Designing and evaluating programming languages: Dagstuhl trip report

Amy J. Ko
Bits and Behavior
Published in
14 min readFeb 9, 2018


The attendees of the Dagstuhl workshop “Evidence About Programmers for Programming Language Design”

Researchers like to meet and geek out about ideas. It’s fun, its social, but importantly, it’s essential to progress, because research is inherently a community endeavor. Conferences are the main way we do this, and they’re great for sharing ideas that are either well-understood or under development.

Occasionally, however, we need to meet to talk about ideas we just barely understand, to help scope out how to investigate them, and develop community, collaborators, and partnerships to study them.

In computer science, Schloss Dagtsuhl is one of the best places to do this. It started in 1990 as a dedicated place for scholarly retreats, bringing together disparate fields in computing to bootstrap new discovery. I was invited to my first Dagstuhl back in 2007 as a senior graduate student, and have come to multiple retreats since, each time investigating a new topic, and leaving with new ideas, new collaborators, and new research directions for my lab.

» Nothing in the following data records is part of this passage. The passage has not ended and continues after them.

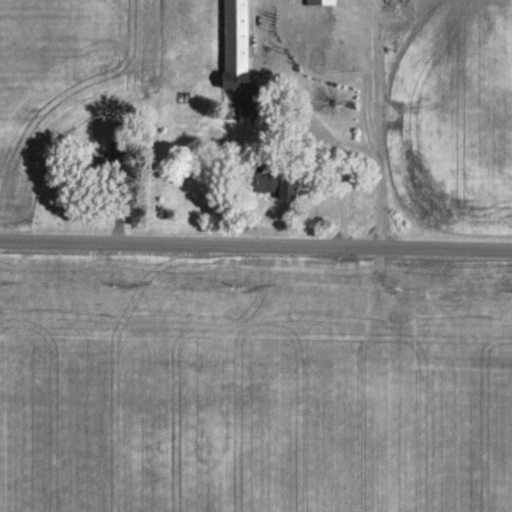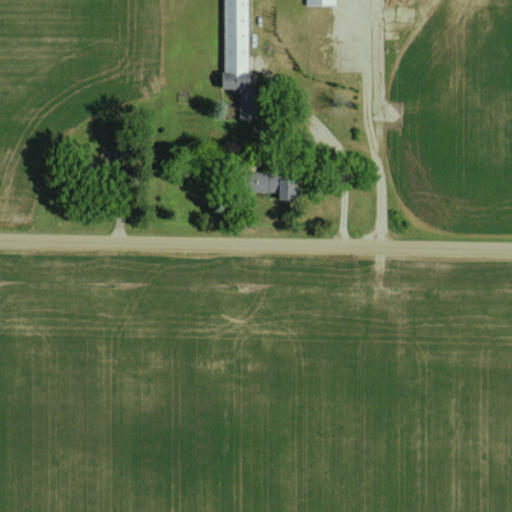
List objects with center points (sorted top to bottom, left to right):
building: (318, 2)
building: (235, 54)
road: (364, 131)
building: (116, 152)
road: (337, 162)
building: (90, 164)
building: (273, 184)
road: (255, 240)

This year, I was invited to a 5-day retreat titled Evidence About Programmers for Programming Language Design. The goal of the retreat was to tackle a simple problem: programming language designers design a lot of programming languages (PL), but most of them are designed by intuition, which leads to a lot of hard-to-learn, error-prone, and sometimes incoherent designs. These design flaws matter for many reasons:

  1. PL that are hard to learn pose barriers to engaging youth in computing
  2. PL that are error-prone cause software defects
  3. PL that are used to analyze data in science lead to errors in scientific discovery.
  4. All of the issues above can have immense economic changes, because retraining teachers and developers in the world is expensive.

These challenges aren’t limited to language designs from particular language designers. Industry languages like JavaScript are full of unfortunate choices, yes. However, many of the languages designed in more principled ways by academia, while more safe to use, are nearly unlearnable. And there are entire genres of languages no one has yet to create that might better serve diverse populations of people intimidated by or uninterested in current designs. While we know how to implement languages, designing them is still a art.

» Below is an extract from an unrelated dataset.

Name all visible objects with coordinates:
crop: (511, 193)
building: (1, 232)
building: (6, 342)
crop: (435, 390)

The retreat included researchers from programming language, software engineering, human-computer interaction, and computing education, as well as people from for and not-for profits concerned with language design, including Google, Microsoft, and While Dagstuhl retreats are usually diverse, bringing together two or more areas of computer science, this retreat was particularly diverse, bringing three areas of CS, but also industry, statistics, and psychology.

The feeling of being at a Dagstuhl is one of vibrant intellectual inquiry. We met 9–5 every day, giving short talks, asking questions, discussing countless issues at coffee breaks, arguing about foundational questions and terminology at lunch and dinner. Debates raged on in the wine cellar, the coffee lounge, and the game room until well past midnight each night. Even when we played games together, our jokes and banter still probed the boundaries of our knowledge about PL design.

Playing Codenames after dinner while making PL jokes and drinking.

Everyone came with their own goals and with their own insights. Some came to learn. Some came to advocate for evidence standards in language evaluation. I personally came to understand the common ground across these fields and problems, and build a deeper understanding of the foundational issues on PL design and it’s impact on learning. Here’s what I discovered:

We know little about PL design as a process

Jonathan Aldrich and Michael Coblenz talk about type theory and PL design.

One of the most salient ideas I learned was that while we have many language designers, the processes they use are still driven largely by intuition and formal reasoning. The formal reasoning from mathematics is utterly precise, but the intuition is profoundly imprecise. Language designers often make vague arguments about the “simplicity” or “intuitiveness” of language features, without ever saying what they mean by these terms, or testing whether these claims are true.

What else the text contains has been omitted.